*Job item*.
Begin at the top of the records below and return each line exactly through the line with "z-index: 2;". Skip pictures.
::: Input data
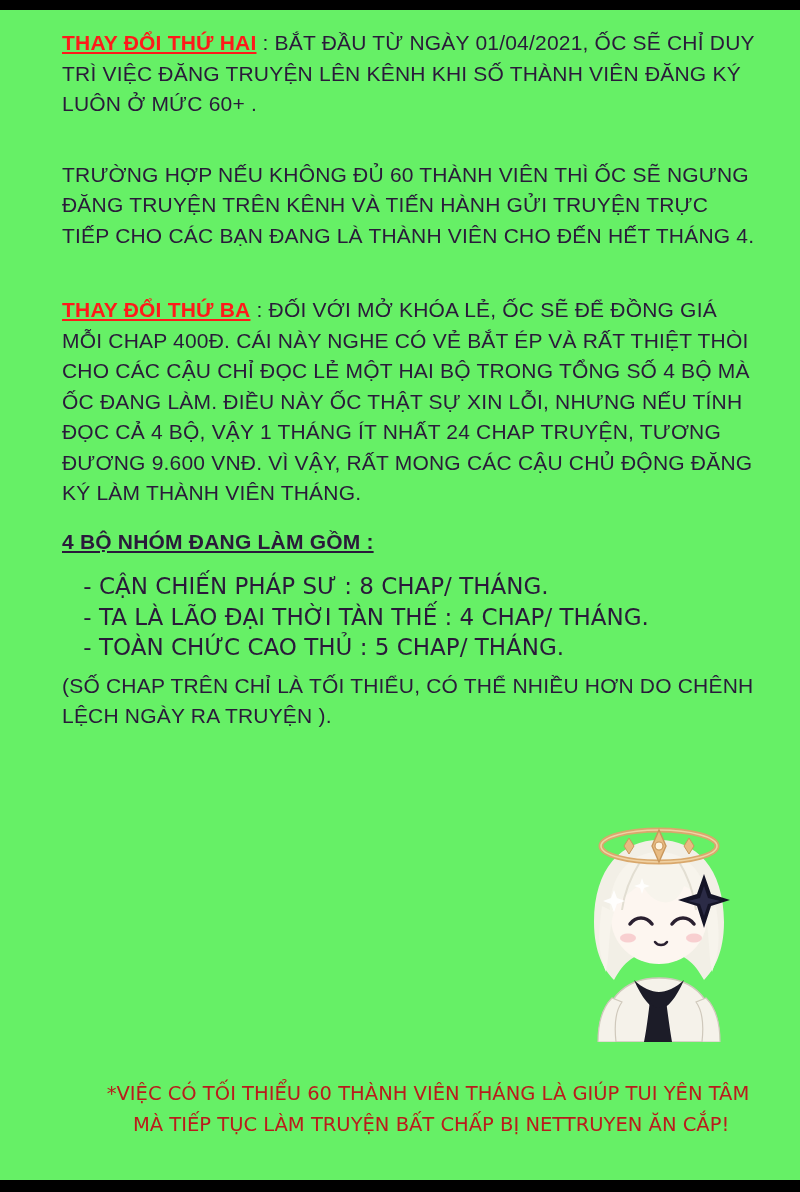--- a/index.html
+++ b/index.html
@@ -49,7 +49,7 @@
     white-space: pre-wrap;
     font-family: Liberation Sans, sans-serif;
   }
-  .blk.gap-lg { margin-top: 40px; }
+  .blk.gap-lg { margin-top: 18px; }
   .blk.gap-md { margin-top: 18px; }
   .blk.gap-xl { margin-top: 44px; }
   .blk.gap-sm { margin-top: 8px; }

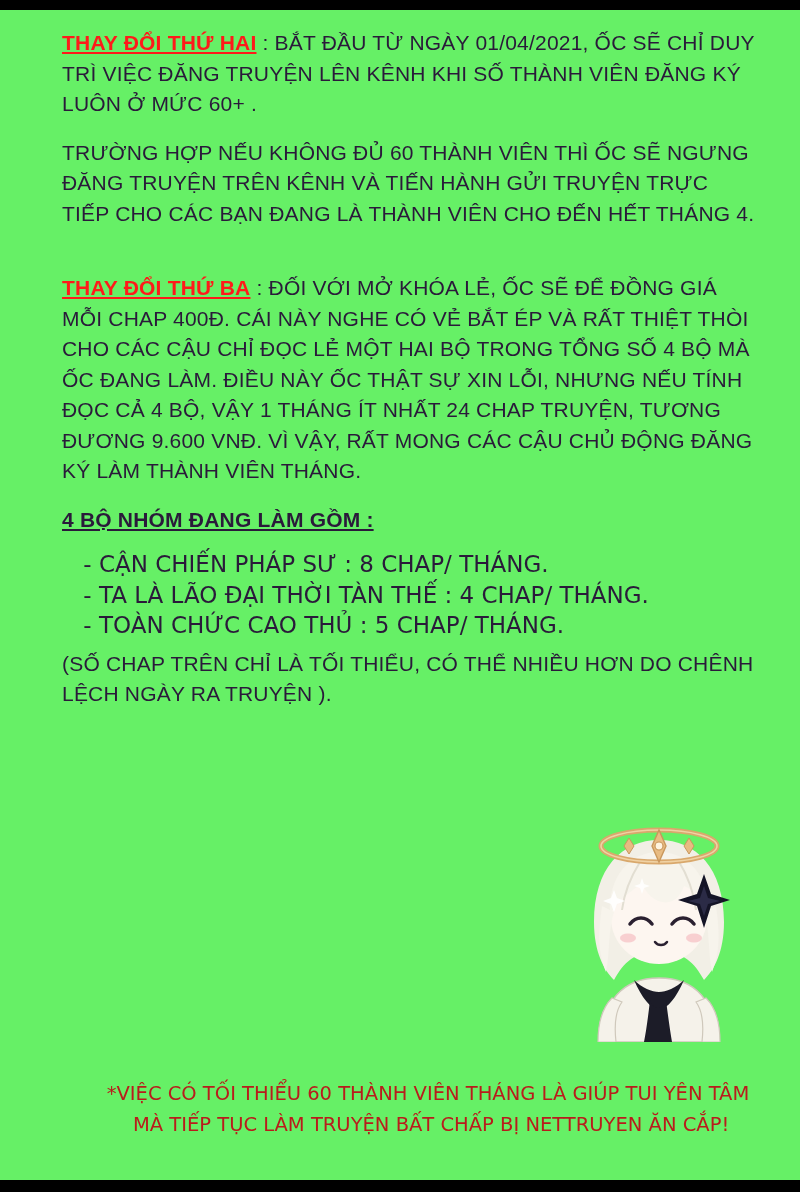--- a/index.html
+++ b/index.html
@@ -50,7 +50,7 @@
     font-family: Liberation Sans, sans-serif;
   }
   .blk.gap-lg { margin-top: 18px; }
-  .blk.gap-md { margin-top: 18px; }
+  .blk.gap-md { margin-top: 12px; }
   .blk.gap-xl { margin-top: 44px; }
   .blk.gap-sm { margin-top: 8px; }
   .heading-red {

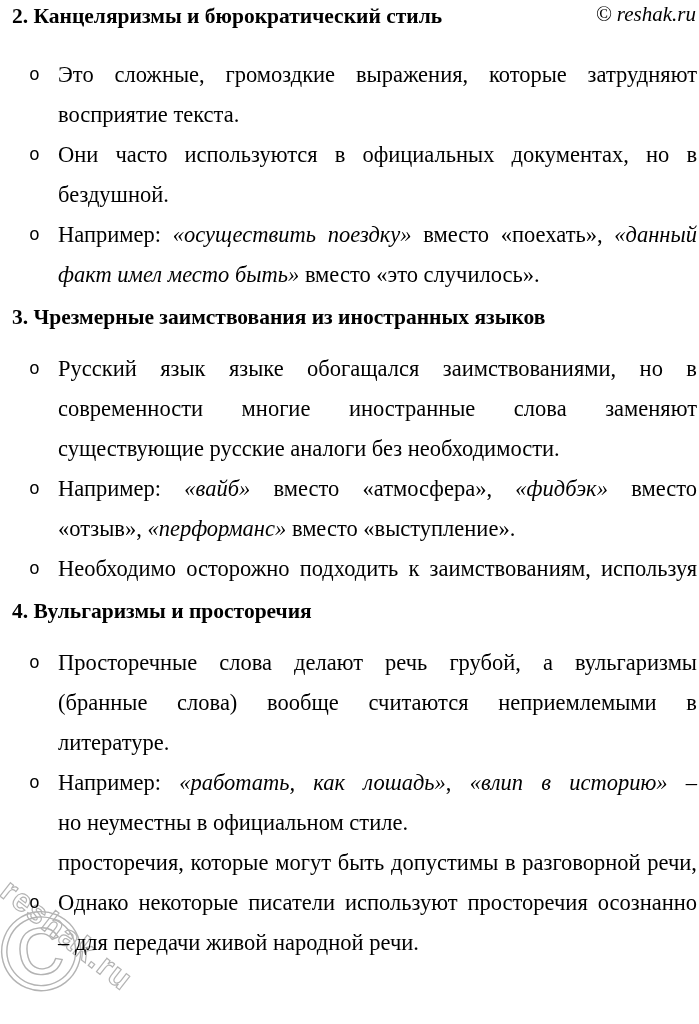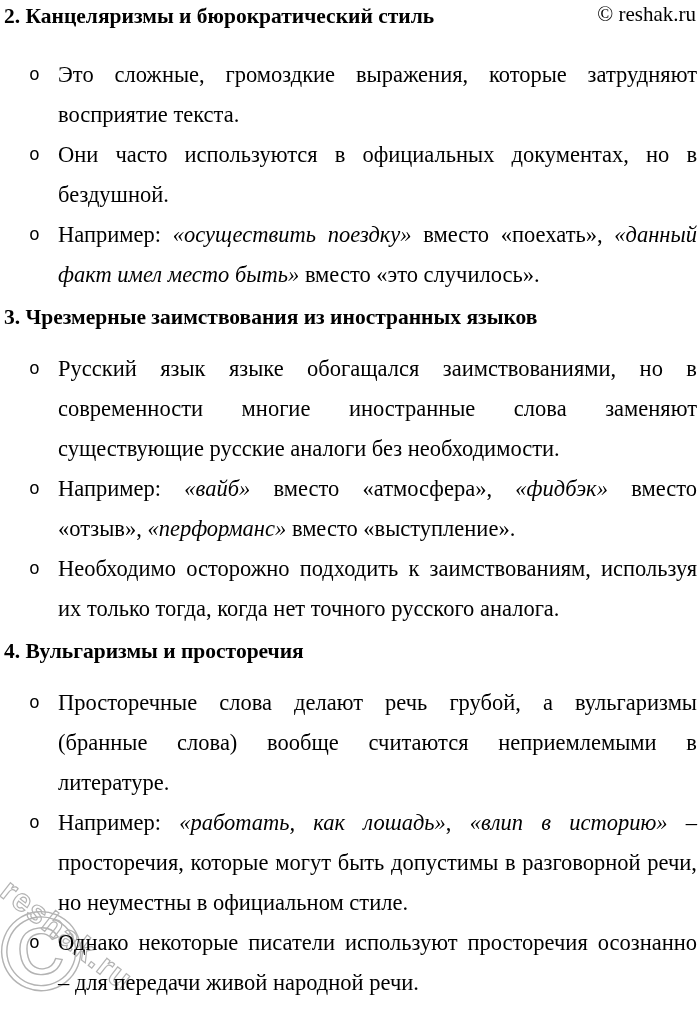--- a/index.html
+++ b/index.html
@@ -30,7 +30,7 @@
     font-weight: bold;
     font-size: 21.5px;
     line-height: 28px;
-    margin: 8px 0 0 4px;
+    margin: 8px 0 0 12px;
   }
   .section-heading.first { margin-top: 2px; }
   .bullet-list {

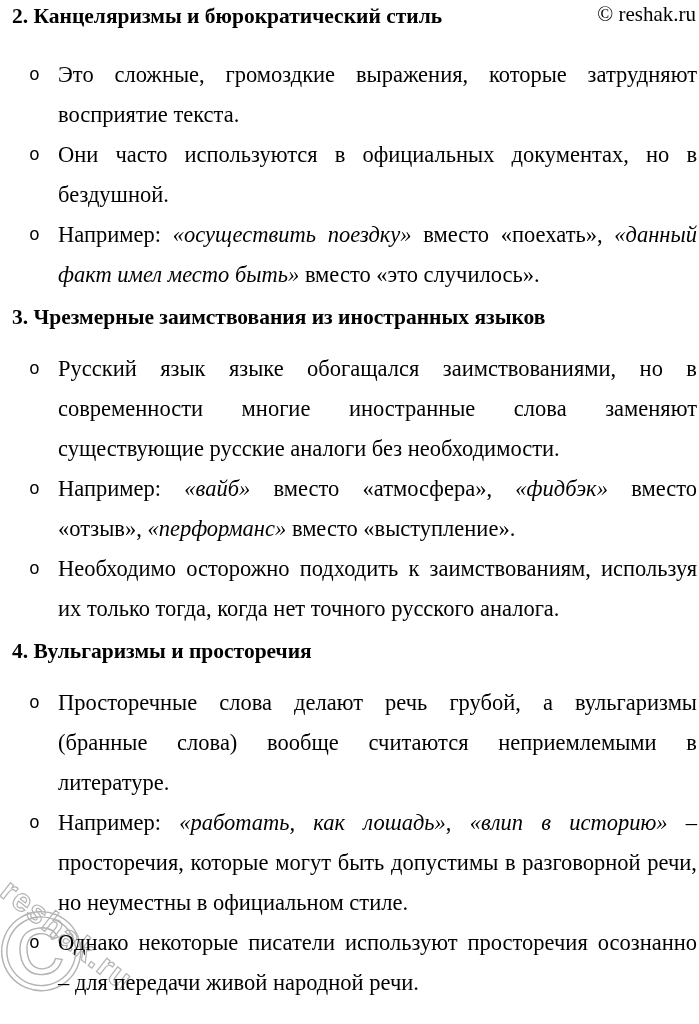--- a/index.html
+++ b/index.html
@@ -20,6 +20,7 @@
     line-height: 26px;
     z-index: 2;
     white-space: nowrap;
+    font-style: italic;
   }
   .content {
     position: relative;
::::::
*Answer to the exercise*.
--- a/index.html
+++ b/index.html
@@ -49,7 +49,7 @@
     white-space: pre-wrap;
     font-family: Liberation Sans, sans-serif;
   }
-  .blk.gap-lg { margin-top: 40px; }
+  .blk.gap-lg { margin-top: 18px; }
   .blk.gap-md { margin-top: 18px; }
   .blk.gap-xl { margin-top: 44px; }
   .blk.gap-sm { margin-top: 8px; }

--- a/index.html
+++ b/index.html
@@ -50,7 +50,7 @@
     font-family: Liberation Sans, sans-serif;
   }
   .blk.gap-lg { margin-top: 18px; }
-  .blk.gap-md { margin-top: 18px; }
+  .blk.gap-md { margin-top: 12px; }
   .blk.gap-xl { margin-top: 44px; }
   .blk.gap-sm { margin-top: 8px; }
   .heading-red {

--- a/index.html
+++ b/index.html
@@ -30,7 +30,7 @@
     font-weight: bold;
     font-size: 21.5px;
     line-height: 28px;
-    margin: 8px 0 0 4px;
+    margin: 8px 0 0 12px;
   }
   .section-heading.first { margin-top: 2px; }
   .bullet-list {

--- a/index.html
+++ b/index.html
@@ -20,6 +20,7 @@
     line-height: 26px;
     z-index: 2;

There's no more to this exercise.